In conclusion, this first-in-human application of CRISPR base-editing for a single patient may foreshadow a broader shift in how clinicians approach rare, life-threatening genetic disorders.¹ By demonstrating that bespoke therapies can be developed, validated, and deployed in a matter of months, this case challenges the traditional timelines and economic models of drug development.¹ It also brings hope to families of children affected by hundreds of other ultrarare metabolic conditions.^1,2 As multidisciplinary teams continue to build clinical and regulatory frameworks for personalized medicine, what was once an aspirational “moonshot” may soon become standard care.^1,2,4

In an interview with Omnihealth Practice, Professor Datuk Dr. A. Rahman A. Jamal, a prominent leader in biomedical research and Project Leader of The Malaysian Cohort—one of Asia’s largest population-based biobanks—shared his insights on the growing role of gene-editing technologies in rare disease management and the promise of precision medicine.

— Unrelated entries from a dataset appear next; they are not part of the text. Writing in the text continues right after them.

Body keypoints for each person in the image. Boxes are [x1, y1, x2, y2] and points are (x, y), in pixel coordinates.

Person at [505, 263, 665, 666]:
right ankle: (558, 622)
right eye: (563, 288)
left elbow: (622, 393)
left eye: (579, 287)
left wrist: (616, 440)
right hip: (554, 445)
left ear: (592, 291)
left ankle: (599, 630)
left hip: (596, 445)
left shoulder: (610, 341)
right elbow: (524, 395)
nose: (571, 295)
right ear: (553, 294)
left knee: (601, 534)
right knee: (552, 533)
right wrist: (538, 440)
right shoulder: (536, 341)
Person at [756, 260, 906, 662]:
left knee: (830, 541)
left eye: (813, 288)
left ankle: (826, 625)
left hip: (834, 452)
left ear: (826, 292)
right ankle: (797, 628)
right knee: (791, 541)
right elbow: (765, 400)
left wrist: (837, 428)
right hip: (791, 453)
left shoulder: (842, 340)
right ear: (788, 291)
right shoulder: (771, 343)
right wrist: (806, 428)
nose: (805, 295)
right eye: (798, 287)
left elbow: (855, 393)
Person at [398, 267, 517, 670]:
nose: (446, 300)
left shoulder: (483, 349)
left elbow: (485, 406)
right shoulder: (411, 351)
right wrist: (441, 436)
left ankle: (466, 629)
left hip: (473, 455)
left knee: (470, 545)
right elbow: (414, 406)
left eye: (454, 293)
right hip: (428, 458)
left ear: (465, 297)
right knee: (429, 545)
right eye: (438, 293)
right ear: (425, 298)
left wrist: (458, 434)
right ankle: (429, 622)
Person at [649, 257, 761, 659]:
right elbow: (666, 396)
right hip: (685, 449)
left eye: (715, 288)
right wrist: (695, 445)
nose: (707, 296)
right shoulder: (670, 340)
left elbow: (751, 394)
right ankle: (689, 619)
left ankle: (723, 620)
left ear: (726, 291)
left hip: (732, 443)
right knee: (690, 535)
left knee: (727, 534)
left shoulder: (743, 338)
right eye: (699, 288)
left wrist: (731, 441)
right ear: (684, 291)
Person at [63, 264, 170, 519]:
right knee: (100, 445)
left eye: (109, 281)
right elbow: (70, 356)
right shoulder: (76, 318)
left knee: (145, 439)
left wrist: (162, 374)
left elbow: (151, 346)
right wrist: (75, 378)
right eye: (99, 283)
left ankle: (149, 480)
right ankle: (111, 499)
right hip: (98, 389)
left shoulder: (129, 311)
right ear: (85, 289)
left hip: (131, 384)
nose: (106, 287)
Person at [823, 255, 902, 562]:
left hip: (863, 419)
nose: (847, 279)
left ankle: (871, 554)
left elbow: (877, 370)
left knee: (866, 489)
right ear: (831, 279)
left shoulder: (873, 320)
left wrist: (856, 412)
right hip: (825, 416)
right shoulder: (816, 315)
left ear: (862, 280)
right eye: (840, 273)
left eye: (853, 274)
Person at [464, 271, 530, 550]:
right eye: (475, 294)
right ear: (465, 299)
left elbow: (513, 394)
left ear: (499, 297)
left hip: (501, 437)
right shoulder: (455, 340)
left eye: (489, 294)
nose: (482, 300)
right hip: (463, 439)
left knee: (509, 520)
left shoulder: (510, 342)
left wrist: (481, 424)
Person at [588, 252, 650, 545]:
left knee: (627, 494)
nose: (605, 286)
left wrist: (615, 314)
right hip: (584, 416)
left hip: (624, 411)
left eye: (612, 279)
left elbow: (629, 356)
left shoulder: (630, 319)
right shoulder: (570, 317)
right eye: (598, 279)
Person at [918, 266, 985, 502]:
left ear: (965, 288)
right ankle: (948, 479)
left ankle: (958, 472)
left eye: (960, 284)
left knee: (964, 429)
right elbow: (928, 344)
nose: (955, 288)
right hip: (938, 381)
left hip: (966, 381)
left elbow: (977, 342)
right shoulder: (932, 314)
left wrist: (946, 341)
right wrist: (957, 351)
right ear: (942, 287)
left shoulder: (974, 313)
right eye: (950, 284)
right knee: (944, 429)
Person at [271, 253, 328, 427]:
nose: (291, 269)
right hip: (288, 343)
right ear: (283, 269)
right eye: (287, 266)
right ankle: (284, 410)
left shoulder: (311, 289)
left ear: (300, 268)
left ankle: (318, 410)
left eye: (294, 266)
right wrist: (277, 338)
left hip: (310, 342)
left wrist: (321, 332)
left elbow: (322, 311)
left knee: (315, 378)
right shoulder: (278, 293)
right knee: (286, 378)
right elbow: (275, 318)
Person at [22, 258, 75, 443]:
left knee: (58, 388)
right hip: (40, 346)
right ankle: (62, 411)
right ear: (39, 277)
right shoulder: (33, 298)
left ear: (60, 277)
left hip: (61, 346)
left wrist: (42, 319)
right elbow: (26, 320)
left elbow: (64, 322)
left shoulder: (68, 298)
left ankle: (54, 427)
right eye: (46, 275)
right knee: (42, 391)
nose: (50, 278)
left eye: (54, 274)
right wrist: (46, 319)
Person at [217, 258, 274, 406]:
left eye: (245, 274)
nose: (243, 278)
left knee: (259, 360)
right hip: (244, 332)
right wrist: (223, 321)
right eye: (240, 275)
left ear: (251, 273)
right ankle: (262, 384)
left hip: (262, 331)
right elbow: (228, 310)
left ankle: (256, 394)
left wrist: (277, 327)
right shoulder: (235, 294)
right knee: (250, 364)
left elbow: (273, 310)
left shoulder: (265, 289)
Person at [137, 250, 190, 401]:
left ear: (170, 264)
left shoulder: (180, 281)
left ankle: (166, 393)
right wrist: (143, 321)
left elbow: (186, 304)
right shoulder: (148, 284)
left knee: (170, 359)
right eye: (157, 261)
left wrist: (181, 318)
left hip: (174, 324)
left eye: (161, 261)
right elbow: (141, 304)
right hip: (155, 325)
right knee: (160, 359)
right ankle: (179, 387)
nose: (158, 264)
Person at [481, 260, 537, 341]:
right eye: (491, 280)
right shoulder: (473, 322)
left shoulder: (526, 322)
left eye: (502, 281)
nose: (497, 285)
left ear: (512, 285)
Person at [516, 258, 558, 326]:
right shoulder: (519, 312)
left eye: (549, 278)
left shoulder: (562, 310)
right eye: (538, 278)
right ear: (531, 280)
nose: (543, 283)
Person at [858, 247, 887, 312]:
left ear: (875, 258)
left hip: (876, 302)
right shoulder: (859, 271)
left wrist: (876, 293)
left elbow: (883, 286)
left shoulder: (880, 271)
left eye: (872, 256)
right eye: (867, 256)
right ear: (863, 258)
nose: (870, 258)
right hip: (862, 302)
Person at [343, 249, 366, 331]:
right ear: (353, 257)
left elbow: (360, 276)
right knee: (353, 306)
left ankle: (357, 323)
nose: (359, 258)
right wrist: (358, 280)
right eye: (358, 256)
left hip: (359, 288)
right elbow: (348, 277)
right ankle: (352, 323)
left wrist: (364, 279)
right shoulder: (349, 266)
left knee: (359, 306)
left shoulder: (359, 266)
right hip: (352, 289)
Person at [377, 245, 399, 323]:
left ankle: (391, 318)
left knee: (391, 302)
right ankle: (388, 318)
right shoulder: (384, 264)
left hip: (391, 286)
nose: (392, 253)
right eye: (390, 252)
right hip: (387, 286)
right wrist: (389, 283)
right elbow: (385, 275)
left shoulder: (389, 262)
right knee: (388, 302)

Q1: In your view, how has gene-editing technology changed the landscape of rare disease treatment, particularly in Asia?

Prof. A. Rahman: Gene editing, especially base editing and CRISPR technologies, is allowing us to go beyond symptom control to directly address the genetic root of disease. It is transformative. We are now seeing case studies where life-threatening conditions are stabilized with personalized interventions. In Asia, where access to rare disease treatment varies widely, these technologies offer both opportunities and challenges. With the right systems in place, we could significantly improve outcomes for patients with previously untreatable conditions.

Q2: What would you consider a meaningful clinical outcome when evaluating new therapies for genetic or metabolic disorders?

Prof. A. Rahman: In clinical genetics, success is not just biochemical normalization. It is about whether the patient can thrive, avoid hospitalizations, and have better quality of life. If a therapy helps a child tolerate a normal diet or reduces medication dependency, it is significant. These functional improvements are especially important in pediatric populations, where early gains often translate into long-term developmental benefits.

Q3: As genomic capabilities grow across Asia, how can healthcare systems ensure these advances translate into equitable, ethical access to personalized therapies?

Prof. A. Rahman: The region has made strong progress with mature biobanking and sequencing technologies in place. The next challenge is translating that infrastructure into clinical application. This will require a multidisciplinary collaboration model, along with investment in manufacturing platforms, regulatory frameworks, and trained clinical teams. Importantly, regulatory agencies should be involved early in the translational process to accelerate review timelines and streamline ethical approvals. At the same time, we must prioritize equity and public trust—ensuring that access extends to the wider population and that long-term safety monitoring, especially for off-target effects, is in place.